Rachida Dati: "heureusement que la campagne européenne n'a pas commencé avec la tribune de Nicolas Sarkozy"

Publié à 09h43, le 23 mai 2014 , Modifié à 09h49, le 23 mai 2014

Rachida Dati: "heureusement que la campagne européenne n'a pas commencé avec la tribune de Nicolas Sarkozy"
Montage Le Lab (Captures BFM TV)

Elle n'est pas loin de dire que les journalistes en font trop avec la tribune de Nicolas Sarkozy. Rachida Dati, députée européenne en campagne pour sa réélection en Ile-de-France, estime ce 23 mai sur BFM TV que ce texte "conforte" l'UMP dans sa stratégie, et que bien heureusement, l'UMP n'a pas attendu l'ancien président pour parler d'Europe. Voilà ce que répond l'ancienne ministre de la Justice à la question 'la campagne a-t-elle commencé avec la tribune de Nicolas Srkozy ?' :

Non. Cette tribune, elle reprend le programme. On fait quand même campagne depuis de nombreuses semaines. Heureusement que la campagne ne démarre pas depuis la tribune de Nicolas Sarkozy. Sinon il nous restait 48 heures !

Pourtant, les médias ne parlent que de ça. Impossible de passer entre les gouttes: Nicolas Sarkozy est partout. Ce ne serait pas la responsabilité de l'UMP selon Rachida Dati, mais plutôt des médias :

Vous en avez fait un événement, médiatiquement. Cette tribune conforte notre programme et nos positions.

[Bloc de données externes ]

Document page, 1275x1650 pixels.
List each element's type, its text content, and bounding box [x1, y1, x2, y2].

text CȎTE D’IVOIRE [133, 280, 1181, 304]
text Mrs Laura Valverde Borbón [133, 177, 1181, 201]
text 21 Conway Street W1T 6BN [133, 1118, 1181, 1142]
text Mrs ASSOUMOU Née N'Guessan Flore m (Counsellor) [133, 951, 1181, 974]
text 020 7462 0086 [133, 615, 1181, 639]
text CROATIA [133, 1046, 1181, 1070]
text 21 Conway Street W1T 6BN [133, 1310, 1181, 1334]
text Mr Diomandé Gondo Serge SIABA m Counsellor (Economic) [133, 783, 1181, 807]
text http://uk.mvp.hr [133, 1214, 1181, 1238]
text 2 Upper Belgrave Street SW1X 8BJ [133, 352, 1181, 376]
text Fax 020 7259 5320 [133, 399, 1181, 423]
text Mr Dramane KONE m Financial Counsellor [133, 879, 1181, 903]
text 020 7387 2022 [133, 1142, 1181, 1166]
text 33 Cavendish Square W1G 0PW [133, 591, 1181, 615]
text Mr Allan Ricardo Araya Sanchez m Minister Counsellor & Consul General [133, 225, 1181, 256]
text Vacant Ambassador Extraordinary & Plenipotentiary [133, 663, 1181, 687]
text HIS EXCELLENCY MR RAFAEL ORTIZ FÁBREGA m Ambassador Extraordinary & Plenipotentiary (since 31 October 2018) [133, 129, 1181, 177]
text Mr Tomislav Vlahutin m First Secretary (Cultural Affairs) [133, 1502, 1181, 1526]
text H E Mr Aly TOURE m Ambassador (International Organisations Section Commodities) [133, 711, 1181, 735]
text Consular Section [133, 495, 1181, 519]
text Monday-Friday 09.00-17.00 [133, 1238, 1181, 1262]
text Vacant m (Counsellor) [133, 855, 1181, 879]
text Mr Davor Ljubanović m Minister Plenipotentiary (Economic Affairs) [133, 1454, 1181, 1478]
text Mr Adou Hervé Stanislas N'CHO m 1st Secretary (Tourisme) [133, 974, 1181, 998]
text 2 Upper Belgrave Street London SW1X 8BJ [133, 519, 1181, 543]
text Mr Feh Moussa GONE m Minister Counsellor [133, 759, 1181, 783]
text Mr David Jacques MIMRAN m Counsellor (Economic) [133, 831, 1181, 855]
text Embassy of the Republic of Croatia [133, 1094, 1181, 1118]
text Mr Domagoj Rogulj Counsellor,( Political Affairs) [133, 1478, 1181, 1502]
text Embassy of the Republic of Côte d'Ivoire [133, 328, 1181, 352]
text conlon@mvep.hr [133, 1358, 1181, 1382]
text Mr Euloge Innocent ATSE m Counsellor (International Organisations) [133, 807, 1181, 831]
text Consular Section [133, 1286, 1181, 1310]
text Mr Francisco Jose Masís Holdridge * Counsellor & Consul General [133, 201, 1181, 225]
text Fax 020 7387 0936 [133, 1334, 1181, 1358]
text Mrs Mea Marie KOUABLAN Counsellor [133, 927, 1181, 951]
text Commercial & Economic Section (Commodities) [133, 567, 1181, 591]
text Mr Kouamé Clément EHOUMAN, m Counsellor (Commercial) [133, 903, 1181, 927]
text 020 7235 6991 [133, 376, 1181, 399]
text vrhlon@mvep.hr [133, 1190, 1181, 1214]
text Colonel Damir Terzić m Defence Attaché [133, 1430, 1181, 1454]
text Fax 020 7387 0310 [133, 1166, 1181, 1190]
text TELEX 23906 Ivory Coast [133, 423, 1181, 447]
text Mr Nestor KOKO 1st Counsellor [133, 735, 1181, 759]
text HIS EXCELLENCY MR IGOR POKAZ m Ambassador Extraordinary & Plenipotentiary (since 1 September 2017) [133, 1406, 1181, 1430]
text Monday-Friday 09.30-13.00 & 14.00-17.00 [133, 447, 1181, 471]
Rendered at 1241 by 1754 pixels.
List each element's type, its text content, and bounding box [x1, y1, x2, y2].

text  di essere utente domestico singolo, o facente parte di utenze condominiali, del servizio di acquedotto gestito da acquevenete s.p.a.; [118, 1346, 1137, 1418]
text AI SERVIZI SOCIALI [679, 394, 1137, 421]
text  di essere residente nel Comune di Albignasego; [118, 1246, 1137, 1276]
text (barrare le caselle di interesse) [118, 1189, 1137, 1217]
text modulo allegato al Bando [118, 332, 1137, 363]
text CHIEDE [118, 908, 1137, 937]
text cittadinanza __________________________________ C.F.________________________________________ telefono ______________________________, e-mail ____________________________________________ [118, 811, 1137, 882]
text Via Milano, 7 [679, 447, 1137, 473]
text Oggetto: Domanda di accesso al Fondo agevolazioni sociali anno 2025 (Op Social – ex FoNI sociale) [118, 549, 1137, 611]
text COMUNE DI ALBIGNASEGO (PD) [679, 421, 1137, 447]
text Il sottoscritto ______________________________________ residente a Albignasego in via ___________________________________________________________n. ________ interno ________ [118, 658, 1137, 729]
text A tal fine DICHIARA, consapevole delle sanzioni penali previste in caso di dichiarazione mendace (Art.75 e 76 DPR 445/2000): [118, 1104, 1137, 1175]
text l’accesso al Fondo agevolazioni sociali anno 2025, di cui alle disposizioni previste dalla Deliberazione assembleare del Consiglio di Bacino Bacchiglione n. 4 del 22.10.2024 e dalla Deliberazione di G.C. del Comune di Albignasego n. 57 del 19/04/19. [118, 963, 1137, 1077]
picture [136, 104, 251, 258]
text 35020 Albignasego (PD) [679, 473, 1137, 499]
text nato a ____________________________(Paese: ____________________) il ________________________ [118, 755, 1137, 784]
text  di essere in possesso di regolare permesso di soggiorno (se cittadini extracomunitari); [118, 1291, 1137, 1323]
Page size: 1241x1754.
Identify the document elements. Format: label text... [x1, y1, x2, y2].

Sa voix est importante. Il a été acteur de cette Europe. 

Une voix "importante" mais pas indispensable pour parler d'Europe, donc. Une position assez proche de celle de François Fillon, qui avait estimé que cette tribune n'était pas "l'événement central de la campagne". Rachida Dati, restée, elle, proche de l'ancien président, garde également son franc-parler lorsqu'il s'agit d'évoquer sa famille politique. Interrogée sur l'état de son parti, l'ancienne ministre dresse un bilan sévère des ambitieux de l'UMP :

Ceux qui sont en haut, qui appellent à l'unité et à l'apaisement, c'est quand même eux qui mettent le foutoir. Ceux qui nous donnent des ordres d'en haut, là, ce sont eux qui créent les turpitudes ! Qui divisent, qui se mettent sur la figure.

Son intervieweur lance alors les noms de Jean-François Copé et François Fillon. Rachida Dati les met tous dans le même sac :

Mais tous ! Ils sont rivés sur 2017, ils oublient les élections intermédiaires. Nous, on est au charbon, avec les militants. C'est pas eux qui se font engueuler sur le terrain. Ils y vont beaucoup moins que le militant ou le sympathisant qui colle l'affiche. Si ces gens d'en haut, pouvaient regarder un peu plus en bas et se rendre compte des dégâts qu'ils font par leurs agissements et leurs turpitudes. 

Mardi prochain aura lieu un Bureau politique de l'UMP qui promet d'être agité en pleines révélations dans l'affaire Bygmalion.